REQUISITOS DAS TAREFAS
- a) Na entrevista, o que é pouco valorizado em detrimento do ter ou do fazer?
- b) Cite da entrevista o trecho que começa em "Por que o ser" e segue até "a saúde mental?".
- c) Resuma a entrevista em duas frases.

TRECHO DO TEXTO
Existem lições positivas para se tirar dessa pandemia?
Nada que a gente passa na vida tem só um lado. Mesmo que o nosso foco esteja naquilo que é o mais difícil, ele pode nos ensinar o mais fácil. Uma dica é que a gente pare para refletir outras situações complicadas que já passamos na vida, pensar como que superou aquilo e quais foram as ferramentas usadas nesse processo, para resgatar esse potencial que todos temos. Não somos apenas problemas ou doença, ao contrário, temos potência de vida, capacidade de sobreviver e de superar as dificuldades. De aprender e de ressignificar.

 Por que o ser humano tem dificuldade de conviver com ele mesmo?
Considero que a gente valoriza pouco esse autoconhecimento. Geralmente, tudo está voltado para o produto, para o que a gente é capaz de fazer, e não aquilo que a gente é. Então, o ser é pouco valorizado em detrimento do ter ou do fazer. Isso é uma coisa importante que a gente pode voltar a aprender no meio de tudo que estamos vivendo agora. Porque o ter e o fazer estão sofrendo um pouco com as restrições, e o ser está sendo chamado de volta, para a gente conseguir lidar com isso.

Qual a dica para quem está em casa e ainda tem certo 
preconceito com cuidados com a saúde mental?

REGISTROS DE DADOS
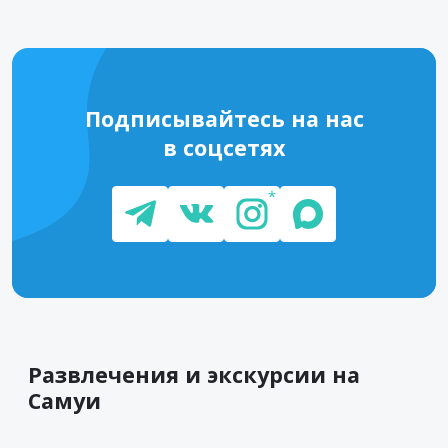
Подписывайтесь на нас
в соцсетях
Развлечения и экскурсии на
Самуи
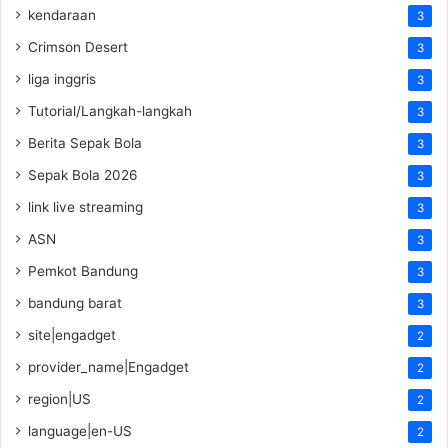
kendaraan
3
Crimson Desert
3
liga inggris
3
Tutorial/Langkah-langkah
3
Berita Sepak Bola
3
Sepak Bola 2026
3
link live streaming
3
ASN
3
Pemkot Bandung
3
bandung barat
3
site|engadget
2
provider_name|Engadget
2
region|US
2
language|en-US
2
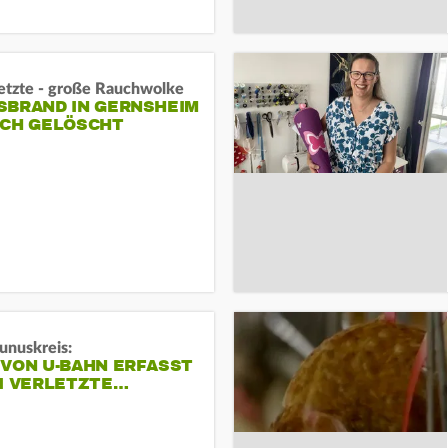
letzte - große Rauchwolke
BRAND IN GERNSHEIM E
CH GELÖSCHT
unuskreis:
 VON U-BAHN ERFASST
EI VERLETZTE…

RESPOSTAS ESCRITAS
- a) O ser.

- b)
Por que o ser humano tem dificuldade de conviver com ele mesmo?
Considero que a gente valoriza pouco esse autoconhecimento. Geralmente, tudo está voltado para o produto, para o que a gente é capaz de fazer, e não aquilo que a gente é. Então, o ser é pouco valorizado em detrimento do ter ou do fazer. Isso é uma coisa importante que a gente pode voltar a aprender no meio de tudo que estamos vivendo agora. Porque o ter e o fazer estão sofrendo um pouco com as restrições, e o ser está sendo chamado de volta, para a gente conseguir lidar com isso.

Qual a dica para quem está em casa e ainda tem certo 
preconceito com cuidados com a saúde mental?

- c) Nada na vida tem só um lado, e refletir sobre como superamos situações difíceis do passado ajuda a resgatar nossa capacidade de superar dificuldades, aprender e ressignificar. O autoconhecimento é pouco valorizado, pois o ser fica em segundo plano diante do ter e do fazer, mas as restrições atuais estão chamando o ser de volta.